The Carly Simon song “Nobody Does it Better” comes to mind when I think about Riedel crystal wine decanters. They are extremely efficient when it comes to wine aeration; Riedel puts an inordinate amount of research and development into all of the glassware they produce. From the surface area of the bowl of a crystal wine glass and how it relates to a type of wine, to the shape of the lip, to the height, to the way it feels in your hand–they leave no stone left unturned when it comes to their wares and how they enhance the experience of a fine wine. What is so impressive to me is that they are as visually appealing as they are functional. Case in point: the Amadeo Lyra decanter.
Happy Birthday Mozart
Launched in 2006, the original clear Amadeo wine decanter was not only a commemoration of Riedel’s 250th anniversary, it was also a celebration of Wolfgang Amadeus Mozart, whose 250th birthday was during that same year. Inspired by the lyre, a u-shaped stringed musical instrument used in Greek Classical Antiquity, the Amadeo looks more like a piece of fine art than a vessel whose purpose is to make your wine taste better. The larger opening on the decanter is where you pour the wine from the bottle, and the smaller opening pours the wine into the glass after an appropriate time of aeration. It’s extremely easy to use and complements the ambience of any environment. A hand-blown crystal wine decanter, no Amadeo is exactly the same.
The Black Amadeo Wine Decanter – a Dark Twist
During 2007, Riedel introduced a variation of the Amadeo–the Black Amadeo. This dark, striking decanter is more difficult to produce, making it subsequently more expensive. When producing the decanter, the glassmakers use manganese oxide, which gives the Black Amadeo shades ranging from deep, dark purple to pitch black. The reason it’s more laborious to make this decanter is that the manganese oxide makes the molten glass cool down much quicker, which gives the artisans less time to sculpt the glass. The Black Amadeo is just as striking to look at as the original clear decanter (admittedly, this author prefers the look of the clear); however, one drawback about the black version is that it is very difficult to see the wine in it. If you prefer the Black Amadeo, you could always guesstimate how many glasses have been poured from it.

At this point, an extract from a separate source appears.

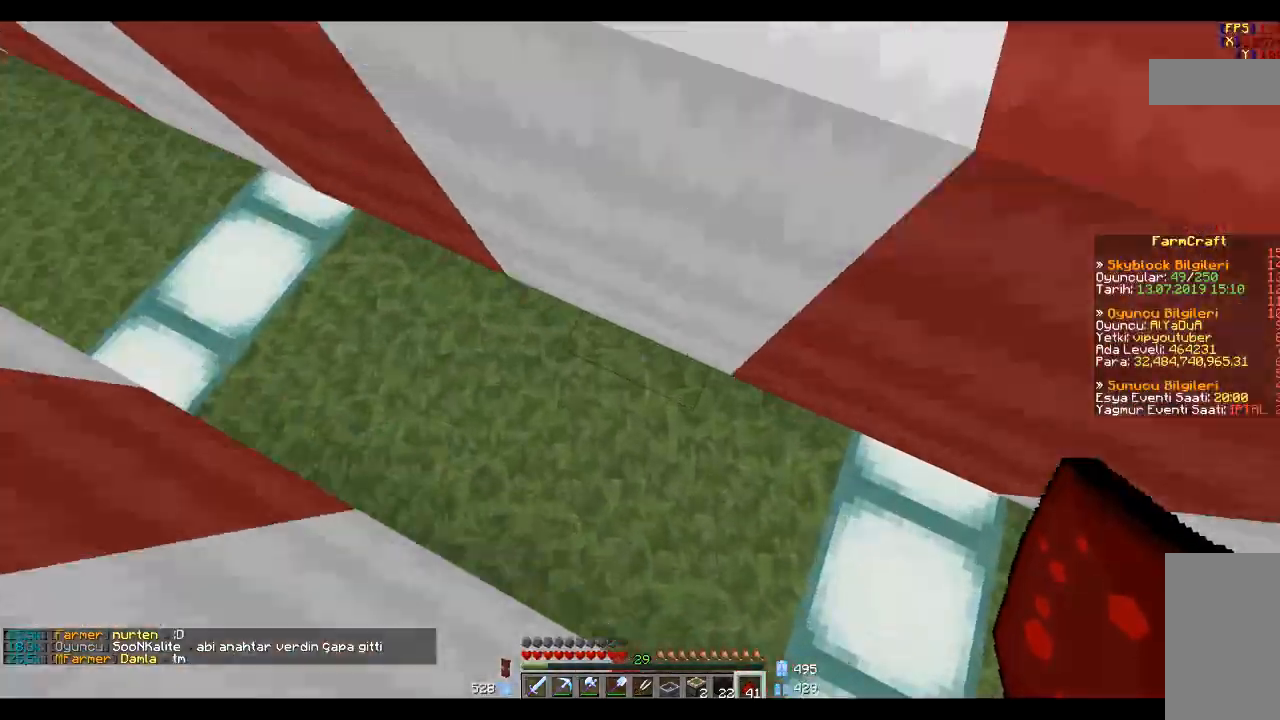
{"keys": ["s"], "mouse": [], "events": [[67, "a", "down"], [67, "w", "up"], [300, "s", "down"], [334, "a", "up"]]}
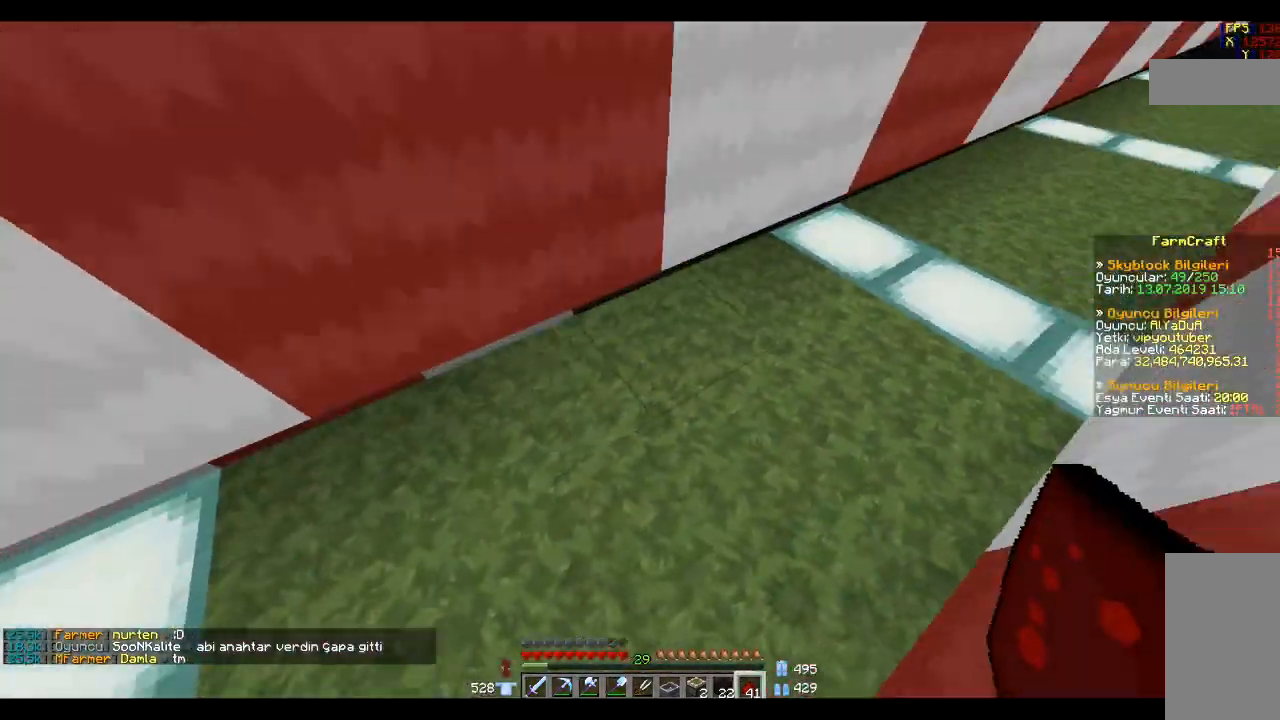
{"keys": ["d"], "mouse": [], "events": [[201, "s", "up"], [401, "mouse_right", "down"], [501, "d", "down"], [501, "mouse_right", "up"]]}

The Riedel Black Tie Amadeo
If you like both versions of the Amadeos, you might consider looking at the Black Tie Amadeo, introduced in 2010. It offers both the brilliant clearness of the original Amadeo, but adds a sleek “tuxedo” stripe of the black coloring as an accent. As with the Black Amadeo decanter, manganese oxide is used to produce the black stripe, making this one more difficult to produce as well, which obviously makes it a little more pricey than the original.
Whatever your taste, the Riedel Amadeo decanter is an incredibly attractive, functional choice of decanter.